Saved data entries:
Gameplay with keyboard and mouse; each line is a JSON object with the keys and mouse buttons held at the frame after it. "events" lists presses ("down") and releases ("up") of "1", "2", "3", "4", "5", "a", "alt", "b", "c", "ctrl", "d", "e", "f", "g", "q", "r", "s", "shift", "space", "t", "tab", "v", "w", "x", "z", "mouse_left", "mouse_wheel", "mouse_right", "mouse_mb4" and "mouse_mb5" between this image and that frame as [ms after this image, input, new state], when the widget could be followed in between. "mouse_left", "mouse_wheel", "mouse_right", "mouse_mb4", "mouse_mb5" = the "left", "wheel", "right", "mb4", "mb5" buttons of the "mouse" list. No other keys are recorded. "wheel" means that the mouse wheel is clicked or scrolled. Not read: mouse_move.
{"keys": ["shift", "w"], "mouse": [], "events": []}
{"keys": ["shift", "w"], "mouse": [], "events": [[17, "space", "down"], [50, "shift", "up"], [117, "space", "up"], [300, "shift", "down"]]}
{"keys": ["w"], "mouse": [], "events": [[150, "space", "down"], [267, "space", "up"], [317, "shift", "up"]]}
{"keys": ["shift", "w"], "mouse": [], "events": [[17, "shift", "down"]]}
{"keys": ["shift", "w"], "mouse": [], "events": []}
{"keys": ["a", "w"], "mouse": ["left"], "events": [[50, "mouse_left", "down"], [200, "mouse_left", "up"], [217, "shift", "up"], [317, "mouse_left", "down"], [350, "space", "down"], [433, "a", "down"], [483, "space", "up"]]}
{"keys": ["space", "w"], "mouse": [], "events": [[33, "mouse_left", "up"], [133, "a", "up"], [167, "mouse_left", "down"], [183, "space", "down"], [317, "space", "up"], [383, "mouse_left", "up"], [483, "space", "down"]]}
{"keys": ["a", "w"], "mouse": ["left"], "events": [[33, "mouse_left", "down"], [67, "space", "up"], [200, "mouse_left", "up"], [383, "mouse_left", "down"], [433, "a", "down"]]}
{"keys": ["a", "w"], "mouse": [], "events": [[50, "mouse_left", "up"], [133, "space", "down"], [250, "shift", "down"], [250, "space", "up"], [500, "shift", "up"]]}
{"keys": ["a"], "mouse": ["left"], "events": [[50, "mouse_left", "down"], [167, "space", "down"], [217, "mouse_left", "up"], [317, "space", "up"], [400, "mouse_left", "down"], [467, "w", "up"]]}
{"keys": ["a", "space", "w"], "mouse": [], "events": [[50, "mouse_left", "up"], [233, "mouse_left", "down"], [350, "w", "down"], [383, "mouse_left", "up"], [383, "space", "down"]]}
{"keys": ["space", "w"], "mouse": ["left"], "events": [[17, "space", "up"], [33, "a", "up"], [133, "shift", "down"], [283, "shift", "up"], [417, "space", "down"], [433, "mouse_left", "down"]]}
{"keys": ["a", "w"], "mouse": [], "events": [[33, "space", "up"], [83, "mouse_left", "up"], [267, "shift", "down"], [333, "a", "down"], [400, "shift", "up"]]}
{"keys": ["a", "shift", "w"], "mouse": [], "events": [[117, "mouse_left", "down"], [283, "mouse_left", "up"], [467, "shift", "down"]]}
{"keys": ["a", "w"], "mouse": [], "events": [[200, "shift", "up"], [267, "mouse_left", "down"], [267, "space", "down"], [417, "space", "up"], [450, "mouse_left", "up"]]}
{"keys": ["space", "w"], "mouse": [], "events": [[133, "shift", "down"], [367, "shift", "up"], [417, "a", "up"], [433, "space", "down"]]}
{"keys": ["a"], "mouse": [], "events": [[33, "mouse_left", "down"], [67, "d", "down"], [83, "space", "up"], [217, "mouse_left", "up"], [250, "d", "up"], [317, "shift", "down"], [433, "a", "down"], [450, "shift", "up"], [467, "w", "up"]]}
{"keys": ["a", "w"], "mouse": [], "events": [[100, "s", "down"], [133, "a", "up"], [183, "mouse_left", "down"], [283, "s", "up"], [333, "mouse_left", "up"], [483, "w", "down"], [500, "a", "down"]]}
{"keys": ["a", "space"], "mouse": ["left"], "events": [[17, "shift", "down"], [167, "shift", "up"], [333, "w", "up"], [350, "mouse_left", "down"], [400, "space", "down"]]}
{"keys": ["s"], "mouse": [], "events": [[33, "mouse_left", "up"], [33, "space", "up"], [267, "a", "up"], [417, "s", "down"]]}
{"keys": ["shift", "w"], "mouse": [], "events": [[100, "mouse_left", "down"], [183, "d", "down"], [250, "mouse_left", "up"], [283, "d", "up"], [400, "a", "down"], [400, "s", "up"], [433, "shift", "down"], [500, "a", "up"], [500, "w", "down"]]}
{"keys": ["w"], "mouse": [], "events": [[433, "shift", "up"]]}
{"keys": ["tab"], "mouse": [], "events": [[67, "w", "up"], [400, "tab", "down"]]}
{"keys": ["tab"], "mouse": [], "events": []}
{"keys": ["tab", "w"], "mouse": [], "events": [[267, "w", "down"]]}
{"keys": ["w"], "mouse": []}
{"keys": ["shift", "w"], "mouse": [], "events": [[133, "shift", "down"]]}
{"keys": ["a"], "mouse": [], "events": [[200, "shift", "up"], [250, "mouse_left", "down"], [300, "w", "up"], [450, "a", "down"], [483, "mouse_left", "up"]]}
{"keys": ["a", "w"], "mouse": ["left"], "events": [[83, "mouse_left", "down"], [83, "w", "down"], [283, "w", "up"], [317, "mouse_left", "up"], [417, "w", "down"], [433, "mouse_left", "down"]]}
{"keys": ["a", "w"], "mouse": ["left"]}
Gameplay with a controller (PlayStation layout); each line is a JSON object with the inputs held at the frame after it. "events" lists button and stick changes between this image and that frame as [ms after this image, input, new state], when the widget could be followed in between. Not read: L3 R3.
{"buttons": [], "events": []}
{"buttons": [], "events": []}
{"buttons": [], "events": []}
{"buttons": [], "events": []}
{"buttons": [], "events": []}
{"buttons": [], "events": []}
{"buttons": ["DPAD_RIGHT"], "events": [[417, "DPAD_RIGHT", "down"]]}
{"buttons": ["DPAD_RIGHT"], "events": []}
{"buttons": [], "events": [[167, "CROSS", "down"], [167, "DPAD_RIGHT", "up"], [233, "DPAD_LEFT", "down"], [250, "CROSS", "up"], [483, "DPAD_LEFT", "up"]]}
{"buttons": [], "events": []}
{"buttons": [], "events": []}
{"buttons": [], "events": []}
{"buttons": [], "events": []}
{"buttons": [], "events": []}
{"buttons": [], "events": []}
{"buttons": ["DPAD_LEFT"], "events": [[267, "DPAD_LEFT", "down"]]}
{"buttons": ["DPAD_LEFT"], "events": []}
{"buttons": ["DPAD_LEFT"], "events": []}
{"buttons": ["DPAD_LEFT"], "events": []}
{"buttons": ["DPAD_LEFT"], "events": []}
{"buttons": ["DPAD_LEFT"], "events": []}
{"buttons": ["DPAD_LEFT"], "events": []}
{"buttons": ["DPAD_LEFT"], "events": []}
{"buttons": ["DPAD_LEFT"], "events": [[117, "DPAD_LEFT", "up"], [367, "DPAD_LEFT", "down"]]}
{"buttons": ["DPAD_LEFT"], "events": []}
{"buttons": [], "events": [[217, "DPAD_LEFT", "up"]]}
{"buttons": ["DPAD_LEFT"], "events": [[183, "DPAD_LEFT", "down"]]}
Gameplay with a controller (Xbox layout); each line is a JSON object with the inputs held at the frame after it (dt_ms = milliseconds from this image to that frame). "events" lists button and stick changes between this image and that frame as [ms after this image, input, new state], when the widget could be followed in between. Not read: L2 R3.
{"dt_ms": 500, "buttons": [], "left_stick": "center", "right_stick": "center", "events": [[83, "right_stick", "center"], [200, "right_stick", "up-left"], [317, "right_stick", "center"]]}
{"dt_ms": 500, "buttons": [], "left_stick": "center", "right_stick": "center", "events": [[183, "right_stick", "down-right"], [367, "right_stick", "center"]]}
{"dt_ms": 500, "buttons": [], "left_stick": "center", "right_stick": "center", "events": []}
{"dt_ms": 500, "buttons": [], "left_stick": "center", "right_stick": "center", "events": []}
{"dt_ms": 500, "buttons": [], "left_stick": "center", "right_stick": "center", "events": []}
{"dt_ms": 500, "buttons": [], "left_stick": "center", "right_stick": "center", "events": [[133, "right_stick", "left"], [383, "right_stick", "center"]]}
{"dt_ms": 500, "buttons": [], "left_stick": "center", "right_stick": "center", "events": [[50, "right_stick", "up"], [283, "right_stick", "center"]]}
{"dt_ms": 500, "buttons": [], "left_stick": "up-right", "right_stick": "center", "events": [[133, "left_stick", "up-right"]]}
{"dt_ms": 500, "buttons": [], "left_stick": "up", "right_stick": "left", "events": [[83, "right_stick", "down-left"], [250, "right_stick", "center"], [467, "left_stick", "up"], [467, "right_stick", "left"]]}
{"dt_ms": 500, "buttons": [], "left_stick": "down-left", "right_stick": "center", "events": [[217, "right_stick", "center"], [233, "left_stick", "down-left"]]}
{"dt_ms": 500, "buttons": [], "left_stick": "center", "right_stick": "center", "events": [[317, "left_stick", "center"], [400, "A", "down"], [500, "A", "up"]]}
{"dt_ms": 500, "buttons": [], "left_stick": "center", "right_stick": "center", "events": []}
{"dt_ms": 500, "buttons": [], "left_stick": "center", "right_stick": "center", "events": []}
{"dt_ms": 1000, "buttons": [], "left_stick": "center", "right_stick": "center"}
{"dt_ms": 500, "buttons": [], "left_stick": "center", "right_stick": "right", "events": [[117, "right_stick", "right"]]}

* WHAT NEEDS TO BE DONE: In the entries above, find every line holding the word "each" and copy it out.

* EXERCISE ANSWER:
Gameplay with keyboard and mouse; each line is a JSON object with the keys and mouse buttons held at the frame after it. "events" lists presses ("down") and releases ("up") of "1", "2", "3", "4", "5", "a", "alt", "b", "c", "ctrl", "d", "e", "f", "g", "q", "r", "s", "shift", "space", "t", "tab", "v", "w", "x", "z", "mouse_left", "mouse_wheel", "mouse_right", "mouse_mb4" and "mouse_mb5" between this image and that frame as [ms after this image, input, new state], when the widget could be followed in between. "mouse_left", "mouse_wheel", "mouse_right", "mouse_mb4", "mouse_mb5" = the "left", "wheel", "right", "mb4", "mb5" buttons of the "mouse" list. No other keys are recorded. "wheel" means that the mouse wheel is clicked or scrolled. Not read: mouse_move.
Gameplay with a controller (PlayStation layout); each line is a JSON object with the inputs held at the frame after it. "events" lists button and stick changes between this image and that frame as [ms after this image, input, new state], when the widget could be followed in between. Not read: L3 R3.
Gameplay with a controller (Xbox layout); each line is a JSON object with the inputs held at the frame after it (dt_ms = milliseconds from this image to that frame). "events" lists button and stick changes between this image and that frame as [ms after this image, input, new state], when the widget could be followed in between. Not read: L2 R3.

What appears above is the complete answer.